Books are so much more than the stories they contain. Childhood favourites are pages that carefully hold a version of you within their pages like a pressed flower. Books you discovered as an adult take the notions you already hold, and then either dismantle them or refine them. The simple pleasures of choosing a book from your shelf, the soft rustle of pages, and a deep inhale of that inimitable scent of books, whether new or old, are the sacred hallmarks of wealth for every book collector.
An interior-decorating trend, bookshelf wealth, has set in. It essentially means a curated space featuring a collection of books alongside personal paraphernalia and art. It goes beyond owning books and emphasises how they’re displayed and integrated into the décor.

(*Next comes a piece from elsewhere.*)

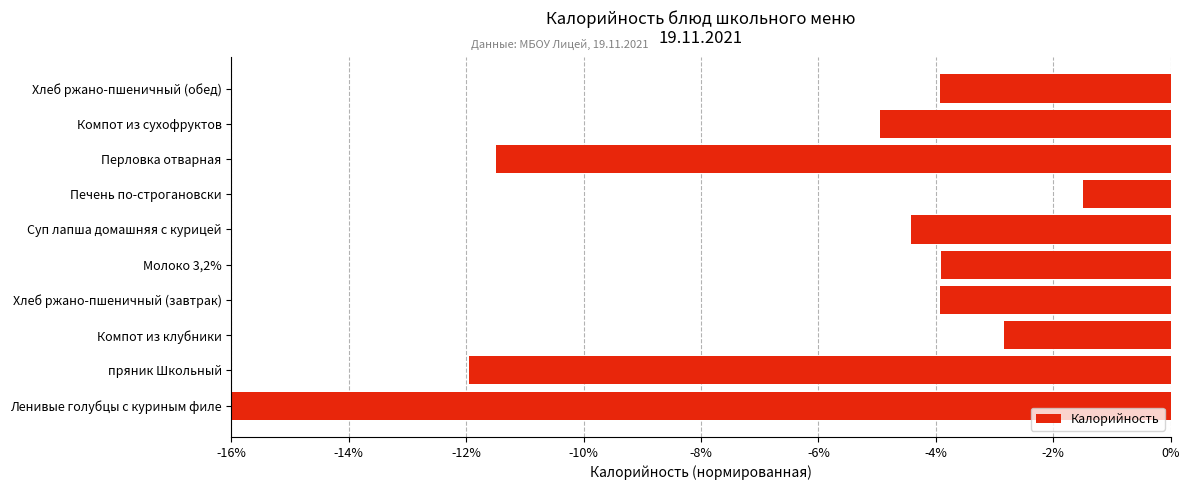

Is it true that the value at Суп лапша домашняя с курицей is -6.9?

False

However, long before this became the norm, connoisseurs have been amassing books since time immemorial, and perhaps the real wealth has been a shelf that’s not built for display, but for personal pleasure.
Heirlooms of the mind
I absolutely love thumbing through books that have been in my family for generations. Paper warmed by sunlight, and read with the moon, offers quiet contemplation, as I think of ancestral endurance. From notebooks filled with handwritten recipes to cherished novels passed down through generations. As a book aficionado myself, I often wonder what it is about books that has such a gleaming appeal. For the nostalgic, they’re windows into the worlds of the past, for the forward-thinking, they’re blueprints of what has worked, sustained, and even thrived.
Choosing what we read and put on our bookshelf today will decide what our future generations read. Inheriting a bookshelf filled with treasures is perhaps one of the loveliest gifts. We are stewards of a sort, carefully preserving knowledge for generations to come. Personal libraries reflect the myriad interests held by a human—from works on gastronomy to travel and philosophy. And when the collection is added to by each generation, they become a map—of curiosities and interests.
Curating aesthetics
Throughout history, books have been the cornerstones of privilege. Libraries have always held sacred importance. In ancient India, the Vedas and Upanishads paved the road towards understanding life and religion. In Florence, illuminated manuscripts were displayed like gemstones in gilded cabinets. The Mughals maintained ateliers of calligraphers to produce hand-painted testaments to their reign.
Today, that aura of reverence is re-emerging, but it’s redefined. Contemporary shelves now hold volumes of Tagore and Tolstoy, overlooking marble-topped desks with Assouline coffee-table books about Yves Saint Laurent and Capri. Interior designers are increasingly being briefed about the cohesive integration of the display with personality. For instance, the shelf could be a selection of colour-blocked covers, a mix of books and objets d’art, complemented by a cosy, low-lying seating with pillows and throws, to invite the reader or beholder into a warm and welcoming ambience. Intimate book corners are becoming a shrine to books, with hidden sliding panels and climate-controlled pods.
Intellectual chic
Despite the era of Kindles and e-reading taking the world by storm, physical books haven’t lost their relevance. In fact, the more our reading has migrated to screens, the more the printed book becomes an object of desire. From purists to debutantes, collecting books has become a luxury, coveted because it’s a rarity. Possessing “book wealth” isn’t merely about owning books, but the stories, histories, and intellectual fingerprints that shape one’s inner life.
In a world that often measures wealth by real estate, jewellery and vintage collectables, it is refreshing to know that subtler forms of affluence exist. Book wealth isn’t ostentatious, but it’s the kind that lingers.
Somewhere in an apartment in Mumbai, late-afternoon sunlight slants into a room. It catches the cover of The Guide by RK Narayan, read and loved across generations. Somewhere in a house in South India, life continues in the spaces that inspired the author to conjure up Malgudi. Books do more than connect faraway places and people; they form an indelible bridge of thoughts, and their worth is far more than their price.